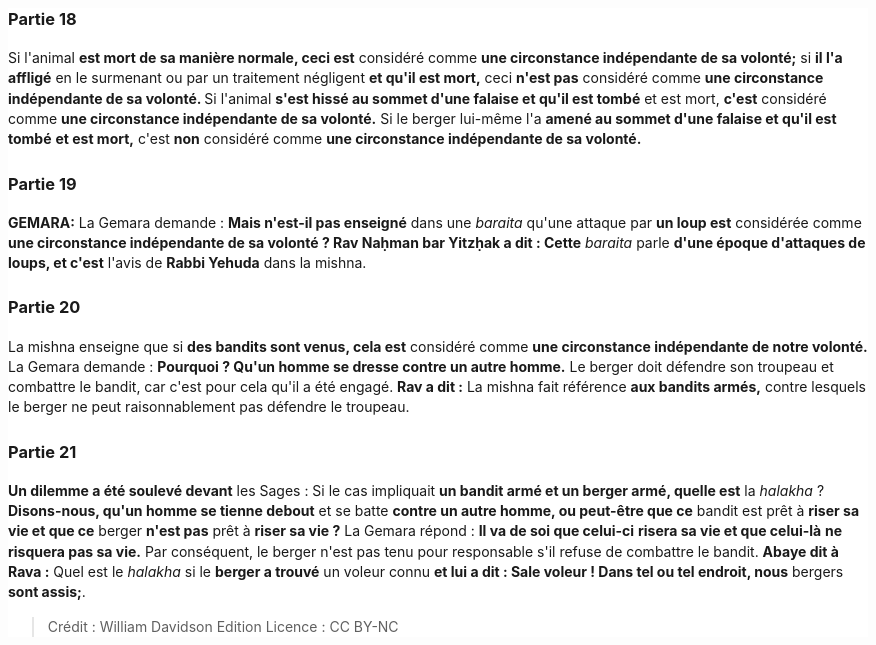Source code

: ### Partie 18
Si l'animal <b>est mort de sa manière normale, ceci est</b> considéré comme <b>une circonstance indépendante de sa volonté;</b> si <b>il l'a affligé</b> en le surmenant ou par un traitement négligent <b>et qu'il est mort,</b> ceci <b>n'est pas</b> considéré comme <b>une circonstance indépendante de sa volonté. </b> Si l'animal <b>s'est hissé au sommet d'une falaise et qu'il est tombé</b> et est mort, <b>c'est</b> considéré comme <b>une circonstance indépendante de sa volonté.</b> Si le berger lui-même l'a <b>amené au sommet d'une falaise et qu'il est tombé</b> <b>et est mort,</b> c'est <b>non</b> considéré comme <b>une circonstance indépendante de sa volonté.</b>

### Partie 19
<strong>GEMARA:</strong> La Gemara demande : <b>Mais n'est-il pas enseigné</b> dans une <i>baraita</i> qu'une attaque par <b>un loup est</b> considérée comme <b>une circonstance indépendante de sa volonté ? Rav Naḥman bar Yitzḥak a dit : Cette</b> <i>baraita</i> parle <b>d'une époque d'attaques de loups, et c'est</b> l'avis de <b>Rabbi Yehuda</b> dans la mishna.

### Partie 20
La mishna enseigne que si <b>des bandits sont venus, cela est</b> considéré comme <b>une circonstance indépendante de notre volonté.</b> La Gemara demande : <b>Pourquoi ? Qu'un homme se dresse contre un autre homme.</b> Le berger doit défendre son troupeau et combattre le bandit, car c'est pour cela qu'il a été engagé. <b>Rav a dit :</b> La mishna fait référence <b>aux bandits armés,</b> contre lesquels le berger ne peut raisonnablement pas défendre le troupeau.

### Partie 21
<b>Un dilemme a été soulevé devant</b> les Sages : Si le cas impliquait <b>un bandit armé et un berger armé, quelle est</b> la <i>halakha</i> ? <b>Disons-nous, qu'un homme se tienne debout</b> et se batte <b>contre un autre homme, ou peut-être que ce</b> bandit est prêt à <b>riser sa vie et que ce</b> berger <b>n'est pas</b> prêt à <b>riser sa vie ?</b> La Gemara répond : <b>Il va de soi que celui-ci</b> <b>risera sa vie et que celui-là</b> <b>ne risquera pas sa vie.</b> Par conséquent, le berger n'est pas tenu pour responsable s'il refuse de combattre le bandit. <b>Abaye dit à Rava :</b> Quel est le <i>halakha</i> si le <b>berger a trouvé</b> un voleur connu <b>et lui a dit : Sale voleur ! Dans tel ou tel endroit, nous</b> bergers <b>sont assis;</b>.

>Crédit : William Davidson Edition
>Licence : CC BY-NC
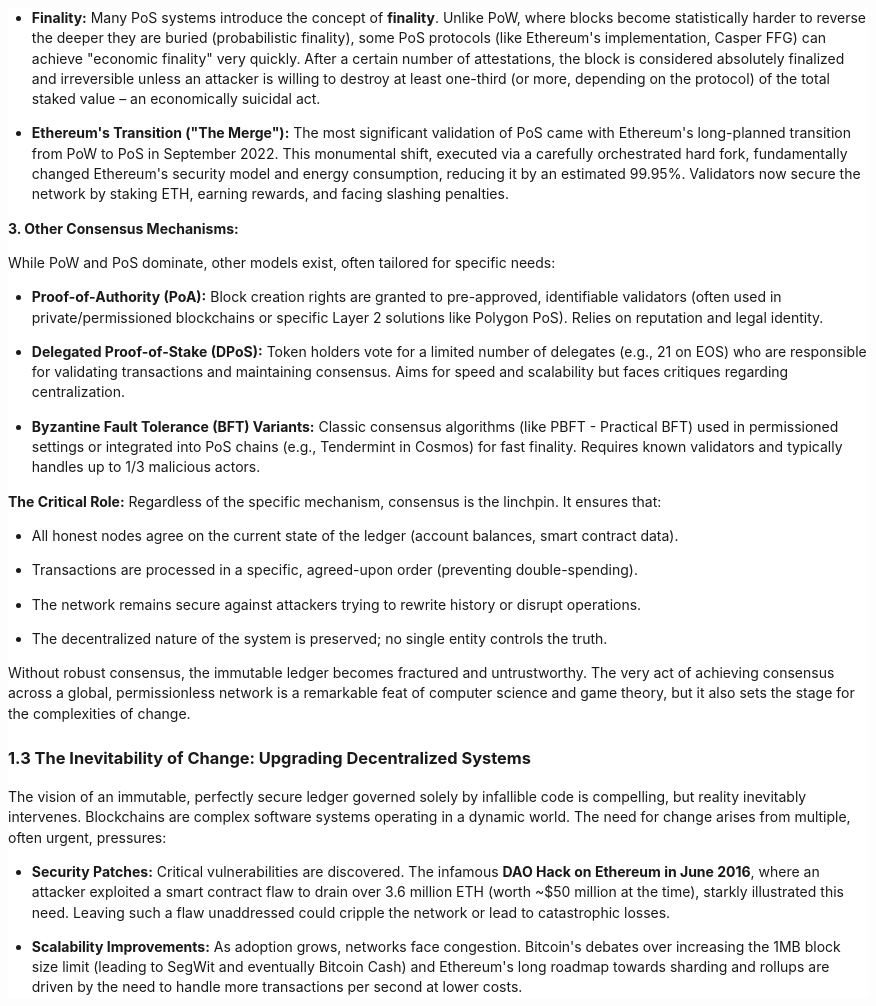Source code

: *   **Finality:** Many PoS systems introduce the concept of **finality**. Unlike PoW, where blocks become statistically harder to reverse the deeper they are buried (probabilistic finality), some PoS protocols (like Ethereum's implementation, Casper FFG) can achieve "economic finality" very quickly. After a certain number of attestations, the block is considered absolutely finalized and irreversible unless an attacker is willing to destroy at least one-third (or more, depending on the protocol) of the total staked value – an economically suicidal act.

*   **Ethereum's Transition ("The Merge"):** The most significant validation of PoS came with Ethereum's long-planned transition from PoW to PoS in September 2022. This monumental shift, executed via a carefully orchestrated hard fork, fundamentally changed Ethereum's security model and energy consumption, reducing it by an estimated 99.95%. Validators now secure the network by staking ETH, earning rewards, and facing slashing penalties.

**3. Other Consensus Mechanisms:**

While PoW and PoS dominate, other models exist, often tailored for specific needs:

*   **Proof-of-Authority (PoA):** Block creation rights are granted to pre-approved, identifiable validators (often used in private/permissioned blockchains or specific Layer 2 solutions like Polygon PoS). Relies on reputation and legal identity.

*   **Delegated Proof-of-Stake (DPoS):** Token holders vote for a limited number of delegates (e.g., 21 on EOS) who are responsible for validating transactions and maintaining consensus. Aims for speed and scalability but faces critiques regarding centralization.

*   **Byzantine Fault Tolerance (BFT) Variants:** Classic consensus algorithms (like PBFT - Practical BFT) used in permissioned settings or integrated into PoS chains (e.g., Tendermint in Cosmos) for fast finality. Requires known validators and typically handles up to 1/3 malicious actors.

**The Critical Role:** Regardless of the specific mechanism, consensus is the linchpin. It ensures that:

*   All honest nodes agree on the current state of the ledger (account balances, smart contract data).

*   Transactions are processed in a specific, agreed-upon order (preventing double-spending).

*   The network remains secure against attackers trying to rewrite history or disrupt operations.

*   The decentralized nature of the system is preserved; no single entity controls the truth.

Without robust consensus, the immutable ledger becomes fractured and untrustworthy. The very act of achieving consensus across a global, permissionless network is a remarkable feat of computer science and game theory, but it also sets the stage for the complexities of change.

### 1.3 The Inevitability of Change: Upgrading Decentralized Systems

The vision of an immutable, perfectly secure ledger governed solely by infallible code is compelling, but reality inevitably intervenes. Blockchains are complex software systems operating in a dynamic world. The need for change arises from multiple, often urgent, pressures:

*   **Security Patches:** Critical vulnerabilities are discovered. The infamous **DAO Hack on Ethereum in June 2016**, where an attacker exploited a smart contract flaw to drain over 3.6 million ETH (worth ~$50 million at the time), starkly illustrated this need. Leaving such a flaw unaddressed could cripple the network or lead to catastrophic losses.

*   **Scalability Improvements:** As adoption grows, networks face congestion. Bitcoin's debates over increasing the 1MB block size limit (leading to SegWit and eventually Bitcoin Cash) and Ethereum's long roadmap towards sharding and rollups are driven by the need to handle more transactions per second at lower costs.
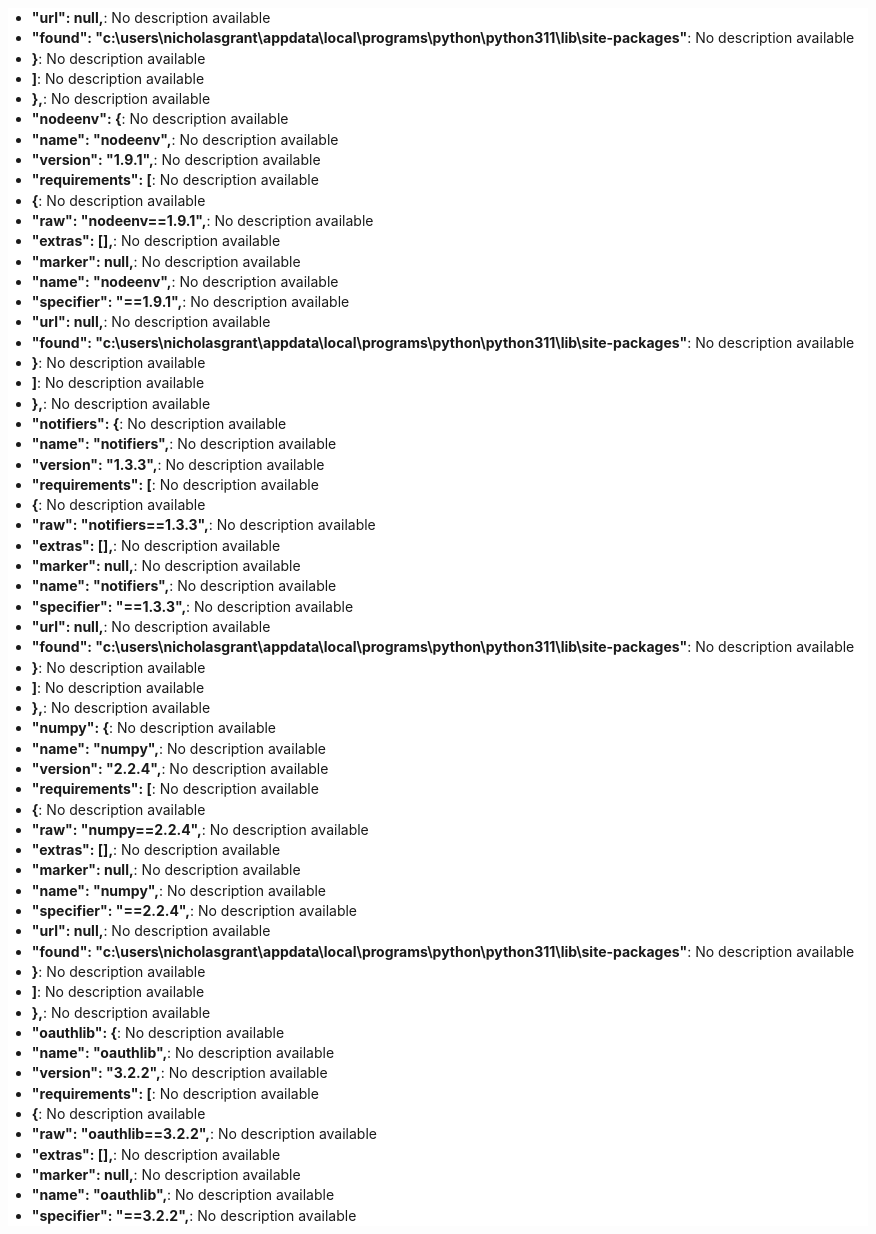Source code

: - **"url": null,**: No description available
- **"found": "c:\\users\\nicholasgrant\\appdata\\local\\programs\\python\\python311\\lib\\site-packages"**: No description available
- **}**: No description available
- **]**: No description available
- **},**: No description available
- **"nodeenv": {**: No description available
- **"name": "nodeenv",**: No description available
- **"version": "1.9.1",**: No description available
- **"requirements": [**: No description available
- **{**: No description available
- **"raw": "nodeenv==1.9.1",**: No description available
- **"extras": [],**: No description available
- **"marker": null,**: No description available
- **"name": "nodeenv",**: No description available
- **"specifier": "==1.9.1",**: No description available
- **"url": null,**: No description available
- **"found": "c:\\users\\nicholasgrant\\appdata\\local\\programs\\python\\python311\\lib\\site-packages"**: No description available
- **}**: No description available
- **]**: No description available
- **},**: No description available
- **"notifiers": {**: No description available
- **"name": "notifiers",**: No description available
- **"version": "1.3.3",**: No description available
- **"requirements": [**: No description available
- **{**: No description available
- **"raw": "notifiers==1.3.3",**: No description available
- **"extras": [],**: No description available
- **"marker": null,**: No description available
- **"name": "notifiers",**: No description available
- **"specifier": "==1.3.3",**: No description available
- **"url": null,**: No description available
- **"found": "c:\\users\\nicholasgrant\\appdata\\local\\programs\\python\\python311\\lib\\site-packages"**: No description available
- **}**: No description available
- **]**: No description available
- **},**: No description available
- **"numpy": {**: No description available
- **"name": "numpy",**: No description available
- **"version": "2.2.4",**: No description available
- **"requirements": [**: No description available
- **{**: No description available
- **"raw": "numpy==2.2.4",**: No description available
- **"extras": [],**: No description available
- **"marker": null,**: No description available
- **"name": "numpy",**: No description available
- **"specifier": "==2.2.4",**: No description available
- **"url": null,**: No description available
- **"found": "c:\\users\\nicholasgrant\\appdata\\local\\programs\\python\\python311\\lib\\site-packages"**: No description available
- **}**: No description available
- **]**: No description available
- **},**: No description available
- **"oauthlib": {**: No description available
- **"name": "oauthlib",**: No description available
- **"version": "3.2.2",**: No description available
- **"requirements": [**: No description available
- **{**: No description available
- **"raw": "oauthlib==3.2.2",**: No description available
- **"extras": [],**: No description available
- **"marker": null,**: No description available
- **"name": "oauthlib",**: No description available
- **"specifier": "==3.2.2",**: No description available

◆ TASK GOAL
Set down the full listing above with its wording unchanged. Leave out its images.

◆ RESULT FOR THIS EXERCISE
Source code

: ### Partie 18
Si l'animal <b>est mort de sa manière normale, ceci est</b> considéré comme <b>une circonstance indépendante de sa volonté;</b> si <b>il l'a affligé</b> en le surmenant ou par un traitement négligent <b>et qu'il est mort,</b> ceci <b>n'est pas</b> considéré comme <b>une circonstance indépendante de sa volonté. </b> Si l'animal <b>s'est hissé au sommet d'une falaise et qu'il est tombé</b> et est mort, <b>c'est</b> considéré comme <b>une circonstance indépendante de sa volonté.</b> Si le berger lui-même l'a <b>amené au sommet d'une falaise et qu'il est tombé</b> <b>et est mort,</b> c'est <b>non</b> considéré comme <b>une circonstance indépendante de sa volonté.</b>

### Partie 19
<strong>GEMARA:</strong> La Gemara demande : <b>Mais n'est-il pas enseigné</b> dans une <i>baraita</i> qu'une attaque par <b>un loup est</b> considérée comme <b>une circonstance indépendante de sa volonté ? Rav Naḥman bar Yitzḥak a dit : Cette</b> <i>baraita</i> parle <b>d'une époque d'attaques de loups, et c'est</b> l'avis de <b>Rabbi Yehuda</b> dans la mishna.

### Partie 20
La mishna enseigne que si <b>des bandits sont venus, cela est</b> considéré comme <b>une circonstance indépendante de notre volonté.</b> La Gemara demande : <b>Pourquoi ? Qu'un homme se dresse contre un autre homme.</b> Le berger doit défendre son troupeau et combattre le bandit, car c'est pour cela qu'il a été engagé. <b>Rav a dit :</b> La mishna fait référence <b>aux bandits armés,</b> contre lesquels le berger ne peut raisonnablement pas défendre le troupeau.

### Partie 21
<b>Un dilemme a été soulevé devant</b> les Sages : Si le cas impliquait <b>un bandit armé et un berger armé, quelle est</b> la <i>halakha</i> ? <b>Disons-nous, qu'un homme se tienne debout</b> et se batte <b>contre un autre homme, ou peut-être que ce</b> bandit est prêt à <b>riser sa vie et que ce</b> berger <b>n'est pas</b> prêt à <b>riser sa vie ?</b> La Gemara répond : <b>Il va de soi que celui-ci</b> <b>risera sa vie et que celui-là</b> <b>ne risquera pas sa vie.</b> Par conséquent, le berger n'est pas tenu pour responsable s'il refuse de combattre le bandit. <b>Abaye dit à Rava :</b> Quel est le <i>halakha</i> si le <b>berger a trouvé</b> un voleur connu <b>et lui a dit : Sale voleur ! Dans tel ou tel endroit, nous</b> bergers <b>sont assis;</b>.

>Crédit : William Davidson Edition
>Licence : CC BY-NC
Source code

: *   **Finality:** Many PoS systems introduce the concept of **finality**. Unlike PoW, where blocks become statistically harder to reverse the deeper they are buried (probabilistic finality), some PoS protocols (like Ethereum's implementation, Casper FFG) can achieve "economic finality" very quickly. After a certain number of attestations, the block is considered absolutely finalized and irreversible unless an attacker is willing to destroy at least one-third (or more, depending on the protocol) of the total staked value – an economically suicidal act.

*   **Ethereum's Transition ("The Merge"):** The most significant validation of PoS came with Ethereum's long-planned transition from PoW to PoS in September 2022. This monumental shift, executed via a carefully orchestrated hard fork, fundamentally changed Ethereum's security model and energy consumption, reducing it by an estimated 99.95%. Validators now secure the network by staking ETH, earning rewards, and facing slashing penalties.

**3. Other Consensus Mechanisms:**

While PoW and PoS dominate, other models exist, often tailored for specific needs:

*   **Proof-of-Authority (PoA):** Block creation rights are granted to pre-approved, identifiable validators (often used in private/permissioned blockchains or specific Layer 2 solutions like Polygon PoS). Relies on reputation and legal identity.

*   **Delegated Proof-of-Stake (DPoS):** Token holders vote for a limited number of delegates (e.g., 21 on EOS) who are responsible for validating transactions and maintaining consensus. Aims for speed and scalability but faces critiques regarding centralization.

*   **Byzantine Fault Tolerance (BFT) Variants:** Classic consensus algorithms (like PBFT - Practical BFT) used in permissioned settings or integrated into PoS chains (e.g., Tendermint in Cosmos) for fast finality. Requires known validators and typically handles up to 1/3 malicious actors.

**The Critical Role:** Regardless of the specific mechanism, consensus is the linchpin. It ensures that:

*   All honest nodes agree on the current state of the ledger (account balances, smart contract data).

*   Transactions are processed in a specific, agreed-upon order (preventing double-spending).

*   The network remains secure against attackers trying to rewrite history or disrupt operations.

*   The decentralized nature of the system is preserved; no single entity controls the truth.

Without robust consensus, the immutable ledger becomes fractured and untrustworthy. The very act of achieving consensus across a global, permissionless network is a remarkable feat of computer science and game theory, but it also sets the stage for the complexities of change.

### 1.3 The Inevitability of Change: Upgrading Decentralized Systems

The vision of an immutable, perfectly secure ledger governed solely by infallible code is compelling, but reality inevitably intervenes. Blockchains are complex software systems operating in a dynamic world. The need for change arises from multiple, often urgent, pressures:

*   **Security Patches:** Critical vulnerabilities are discovered. The infamous **DAO Hack on Ethereum in June 2016**, where an attacker exploited a smart contract flaw to drain over 3.6 million ETH (worth ~$50 million at the time), starkly illustrated this need. Leaving such a flaw unaddressed could cripple the network or lead to catastrophic losses.

*   **Scalability Improvements:** As adoption grows, networks face congestion. Bitcoin's debates over increasing the 1MB block size limit (leading to SegWit and eventually Bitcoin Cash) and Ethereum's long roadmap towards sharding and rollups are driven by the need to handle more transactions per second at lower costs.
Source code

: - **"url": null,**: No description available
- **"found": "c:\\users\\nicholasgrant\\appdata\\local\\programs\\python\\python311\\lib\\site-packages"**: No description available
- **}**: No description available
- **]**: No description available
- **},**: No description available
- **"nodeenv": {**: No description available
- **"name": "nodeenv",**: No description available
- **"version": "1.9.1",**: No description available
- **"requirements": [**: No description available
- **{**: No description available
- **"raw": "nodeenv==1.9.1",**: No description available
- **"extras": [],**: No description available
- **"marker": null,**: No description available
- **"name": "nodeenv",**: No description available
- **"specifier": "==1.9.1",**: No description available
- **"url": null,**: No description available
- **"found": "c:\\users\\nicholasgrant\\appdata\\local\\programs\\python\\python311\\lib\\site-packages"**: No description available
- **}**: No description available
- **]**: No description available
- **},**: No description available
- **"notifiers": {**: No description available
- **"name": "notifiers",**: No description available
- **"version": "1.3.3",**: No description available
- **"requirements": [**: No description available
- **{**: No description available
- **"raw": "notifiers==1.3.3",**: No description available
- **"extras": [],**: No description available
- **"marker": null,**: No description available
- **"name": "notifiers",**: No description available
- **"specifier": "==1.3.3",**: No description available
- **"url": null,**: No description available
- **"found": "c:\\users\\nicholasgrant\\appdata\\local\\programs\\python\\python311\\lib\\site-packages"**: No description available
- **}**: No description available
- **]**: No description available
- **},**: No description available
- **"numpy": {**: No description available
- **"name": "numpy",**: No description available
- **"version": "2.2.4",**: No description available
- **"requirements": [**: No description available
- **{**: No description available
- **"raw": "numpy==2.2.4",**: No description available
- **"extras": [],**: No description available
- **"marker": null,**: No description available
- **"name": "numpy",**: No description available
- **"specifier": "==2.2.4",**: No description available
- **"url": null,**: No description available
- **"found": "c:\\users\\nicholasgrant\\appdata\\local\\programs\\python\\python311\\lib\\site-packages"**: No description available
- **}**: No description available
- **]**: No description available
- **},**: No description available
- **"oauthlib": {**: No description available
- **"name": "oauthlib",**: No description available
- **"version": "3.2.2",**: No description available
- **"requirements": [**: No description available
- **{**: No description available
- **"raw": "oauthlib==3.2.2",**: No description available
- **"extras": [],**: No description available
- **"marker": null,**: No description available
- **"name": "oauthlib",**: No description available
- **"specifier": "==3.2.2",**: No description available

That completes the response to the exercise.